Sunday, June 10, 2012

A Pause

Sitting under the rays of sunbeams, I am taking the necessary pause to ponder the moments surrounding me. What part is real? Maybe the only moment that is real is this very moment, the moment I choose to claim as real, this moment sitting under the sunbeams. While in this spot I don't have to think about what is outside or inside this spot. Everything other than this spot, causes me to hesitant? But why? Is it my assumption to act? Presumption to be? For once, I choose just to be. Neither contributing or commiting. This is a profound choice for myself. Just to perpetually wait and see. And make choices as I have to, only when I have to.

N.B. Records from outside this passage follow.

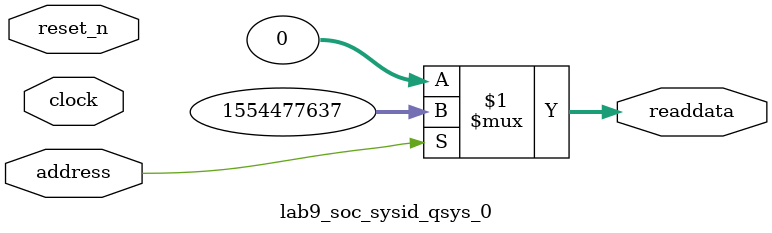
<source format=v>



// synthesis translate_off
`timescale 1ns / 1ps
// synthesis translate_on

// turn off superfluous verilog processor warnings 
// altera message_level Level1 
// altera message_off 10034 10035 10036 10037 10230 10240 10030 

module lab9_soc_sysid_qsys_0 (
               // inputs:
                address,
                clock,
                reset_n,

               // outputs:
                readdata
             )
;

  output  [ 31: 0] readdata;
  input            address;
  input            clock;
  input            reset_n;

  wire    [ 31: 0] readdata;
  //control_slave, which is an e_avalon_slave
  assign readdata = address ? 1554477637 : 0;

endmodule



</source>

What a nice in-between spot.
Other wise...life's spiral wants to suck me in to its illusions.... But, for now, I want to just sit and be. Though movement might create something interesting and even adventure...I don't want to go towards the spiral. I want to be the perpetual observer. At least for now; nothing just yet. But, I am excited to observe the spiral while sitting in this spot under the sunbeams. Know that it carries possibilities, probabilities, even dreams. For the first time, in forever, I want to feel this contentment of stillness. Just breath. There is something about breathing that is calming (obviously), because of the very fact it is natural...in and out. How many times do we forget that simple fact about ourselves?

Breath...the brush of feather tip to feather tip. Taken for granted, assumed, forgotten; but so necessary. Within breathing is the place of the sunbeams. Therefore, this post...this muse, is a song of breathing. Sitting (just) within these lovely sunbearms. (sigh) The home of the perpetual observer.